The final output of this systematic search in the medical literature consisted of 38 studies providing the appropriate HLA-DQB1 genotype information of the respective CD population. According to this systematic review, including a pool of 4945 HLA-DQ genotyped CD patients, the HLA-DQB1*02 carrier frequency was 94.94%, meaning that only 5.06% of CD patients were completely lacking this allelic variant. Interestingly, if we consider only the studies whereby the prevalence of CD patients affected with type 1 diabetes mellitus was supposed or clearly established to be very low, the frequency of non-HLA-DQB1*02 carriers among CD patients dropped to 3.65%.

CONCLUSION

Such a high carrier frequency of the HLA-DQB1*02 allelic variant (which is > 95%-96% in CD patients without risk factors, like type 1 diabetes mellitus comorbidity) might be exploited to consider a cost-effective and widened screening approach. If a sustainable strategy could be implemented through a low-cost targeted genetic test to detect the individual presence of HLA-DQB1*02 allele, an appropriate algorithm for serological screening in individuals resulting to be genetically predisposed to CD, might be considered.

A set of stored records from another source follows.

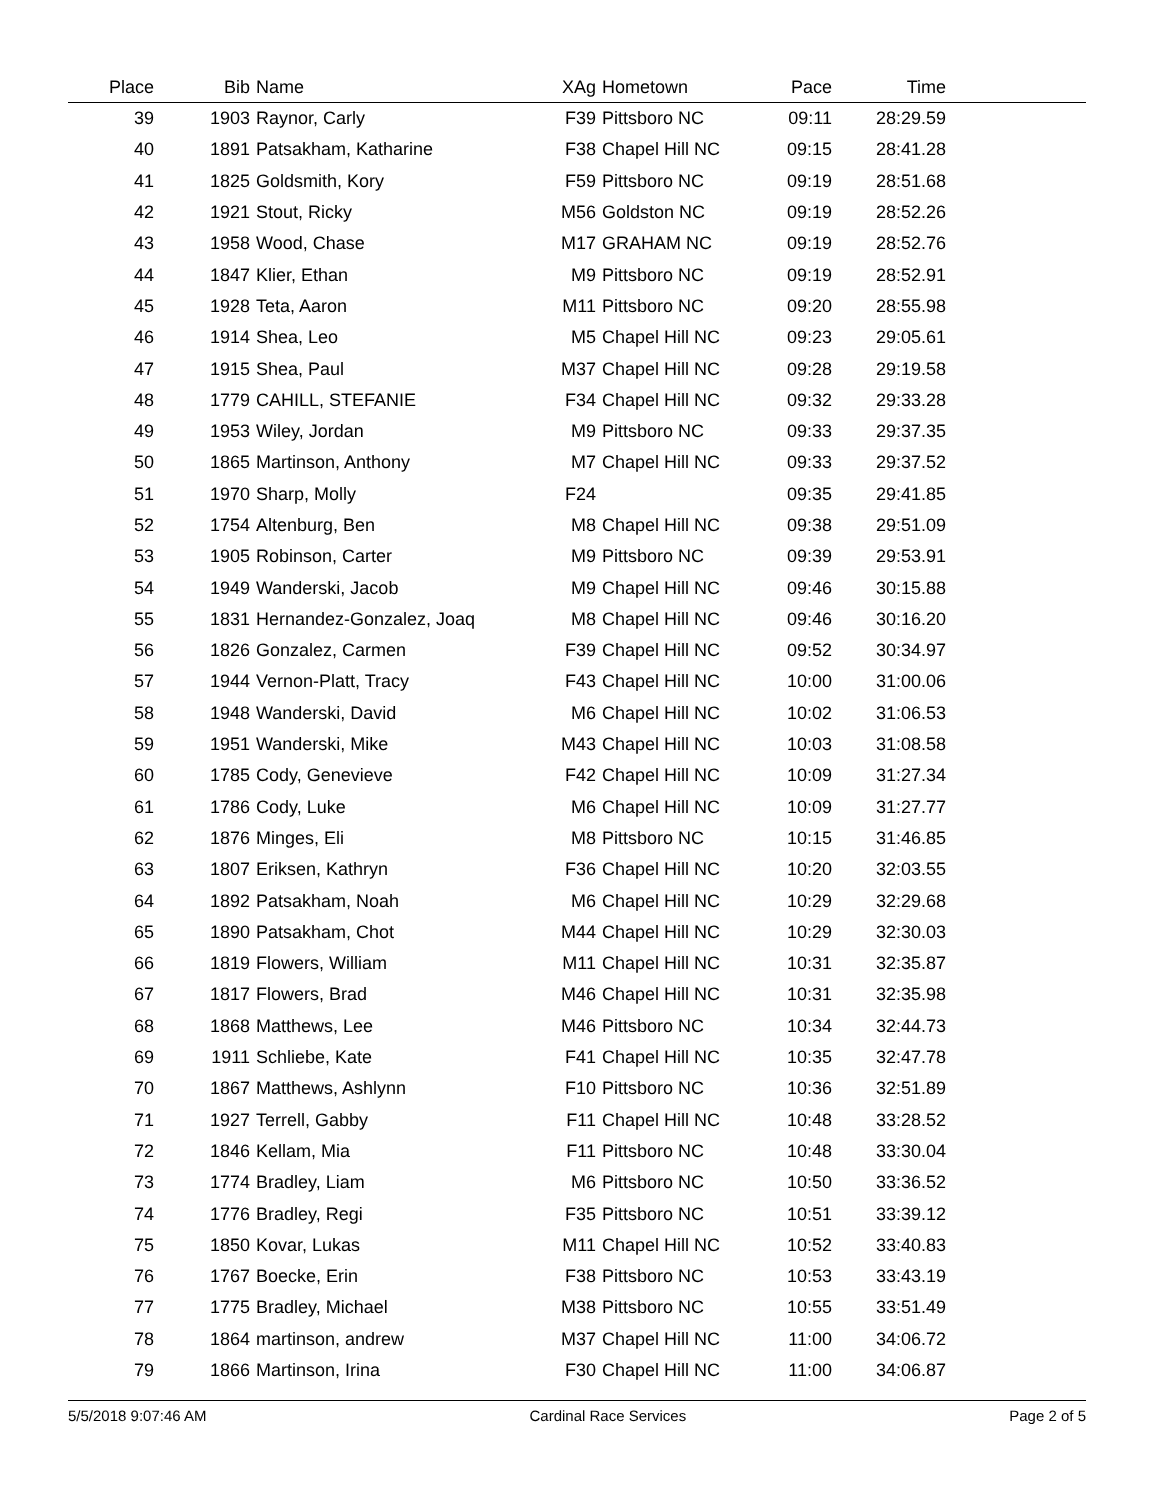| Place | Bib | Name | XAg | Hometown | Pace | Time | |
| --- | --- | --- | --- | --- | --- | --- | --- |
| 39 | 1903 | Raynor, Carly | F39 | Pittsboro NC | 09:11 | 28:29.59 | |
| 40 | 1891 | Patsakham, Katharine | F38 | Chapel Hill NC | 09:15 | 28:41.28 | |
| 41 | 1825 | Goldsmith, Kory | F59 | Pittsboro NC | 09:19 | 28:51.68 | |
| 42 | 1921 | Stout, Ricky | M56 | Goldston NC | 09:19 | 28:52.26 | |
| 43 | 1958 | Wood, Chase | M17 | GRAHAM NC | 09:19 | 28:52.76 | |
| 44 | 1847 | Klier, Ethan | M9 | Pittsboro NC | 09:19 | 28:52.91 | |
| 45 | 1928 | Teta, Aaron | M11 | Pittsboro NC | 09:20 | 28:55.98 | |
| 46 | 1914 | Shea, Leo | M5 | Chapel Hill NC | 09:23 | 29:05.61 | |
| 47 | 1915 | Shea, Paul | M37 | Chapel Hill NC | 09:28 | 29:19.58 | |
| 48 | 1779 | CAHILL, STEFANIE | F34 | Chapel Hill NC | 09:32 | 29:33.28 | |
| 49 | 1953 | Wiley, Jordan | M9 | Pittsboro NC | 09:33 | 29:37.35 | |
| 50 | 1865 | Martinson, Anthony | M7 | Chapel Hill NC | 09:33 | 29:37.52 | |
| 51 | 1970 | Sharp, Molly | F24 | | 09:35 | 29:41.85 | |
| 52 | 1754 | Altenburg, Ben | M8 | Chapel Hill NC | 09:38 | 29:51.09 | |
| 53 | 1905 | Robinson, Carter | M9 | Pittsboro NC | 09:39 | 29:53.91 | |
| 54 | 1949 | Wanderski, Jacob | M9 | Chapel Hill NC | 09:46 | 30:15.88 | |
| 55 | 1831 | Hernandez-Gonzalez, Joaq | M8 | Chapel Hill NC | 09:46 | 30:16.20 | |
| 56 | 1826 | Gonzalez, Carmen | F39 | Chapel Hill NC | 09:52 | 30:34.97 | |
| 57 | 1944 | Vernon-Platt, Tracy | F43 | Chapel Hill NC | 10:00 | 31:00.06 | |
| 58 | 1948 | Wanderski, David | M6 | Chapel Hill NC | 10:02 | 31:06.53 | |
| 59 | 1951 | Wanderski, Mike | M43 | Chapel Hill NC | 10:03 | 31:08.58 | |
| 60 | 1785 | Cody, Genevieve | F42 | Chapel Hill NC | 10:09 | 31:27.34 | |
| 61 | 1786 | Cody, Luke | M6 | Chapel Hill NC | 10:09 | 31:27.77 | |
| 62 | 1876 | Minges, Eli | M8 | Pittsboro NC | 10:15 | 31:46.85 | |
| 63 | 1807 | Eriksen, Kathryn | F36 | Chapel Hill NC | 10:20 | 32:03.55 | |
| 64 | 1892 | Patsakham, Noah | M6 | Chapel Hill NC | 10:29 | 32:29.68 | |
| 65 | 1890 | Patsakham, Chot | M44 | Chapel Hill NC | 10:29 | 32:30.03 | |
| 66 | 1819 | Flowers, William | M11 | Chapel Hill NC | 10:31 | 32:35.87 | |
| 67 | 1817 | Flowers, Brad | M46 | Chapel Hill NC | 10:31 | 32:35.98 | |
| 68 | 1868 | Matthews, Lee | M46 | Pittsboro NC | 10:34 | 32:44.73 | |
| 69 | 1911 | Schliebe, Kate | F41 | Chapel Hill NC | 10:35 | 32:47.78 | |
| 70 | 1867 | Matthews, Ashlynn | F10 | Pittsboro NC | 10:36 | 32:51.89 | |
| 71 | 1927 | Terrell, Gabby | F11 | Chapel Hill NC | 10:48 | 33:28.52 | |
| 72 | 1846 | Kellam, Mia | F11 | Pittsboro NC | 10:48 | 33:30.04 | |
| 73 | 1774 | Bradley, Liam | M6 | Pittsboro NC | 10:50 | 33:36.52 | |
| 74 | 1776 | Bradley, Regi | F35 | Pittsboro NC | 10:51 | 33:39.12 | |
| 75 | 1850 | Kovar, Lukas | M11 | Chapel Hill NC | 10:52 | 33:40.83 | |
| 76 | 1767 | Boecke, Erin | F38 | Pittsboro NC | 10:53 | 33:43.19 | |
| 77 | 1775 | Bradley, Michael | M38 | Pittsboro NC | 10:55 | 33:51.49 | |
| 78 | 1864 | martinson, andrew | M37 | Chapel Hill NC | 11:00 | 34:06.72 | |
| 79 | 1866 | Martinson, Irina | F30 | Chapel Hill NC | 11:00 | 34:06.87 | |
5/5/2018 9:07:46 AM Cardinal Race Services Page 2 of 5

Keywords: Celiac Disease; Children; HLA-DQB1*02; DQ2 heterodimer; Screening; Systematic review

Core tip: It is well known that HLA-DQ genotyping is useful to assess the individual susceptibility to Celiac Disease (CD) with very high - if not absolute – discriminatory power. Indeed, it is very unlikely that individuals who do not carry specific HLA-DQ alleles coding MHC-DQ2 and MHC-DQ8 heterodimers, may develop CD. Here, we aim at providing further evidence of the specific epidemiological importance of HLA-DQB1*02 allele in the population of CD patients. Briefly, based on 38 original articles that we included in this systematic review (which provided a pool of 4945 HLA-DQ genotyped CD patients, overall), we could find a very high carrier frequency of the HLA-DQB1*02 allelic variant. Indeed, > 95%-96% of CD patients resulted to carry at least one copy of the HLA-DQB1*02 allele. This knowledge might be exploited to consider a cost-effective and widened screening approach: If a sustainable strategy could be implemented through a low-cost targeted genetic test for CD, an appropriate algorithm for serological screening in individuals resulting to be genetically predisposed to CD, might be considered.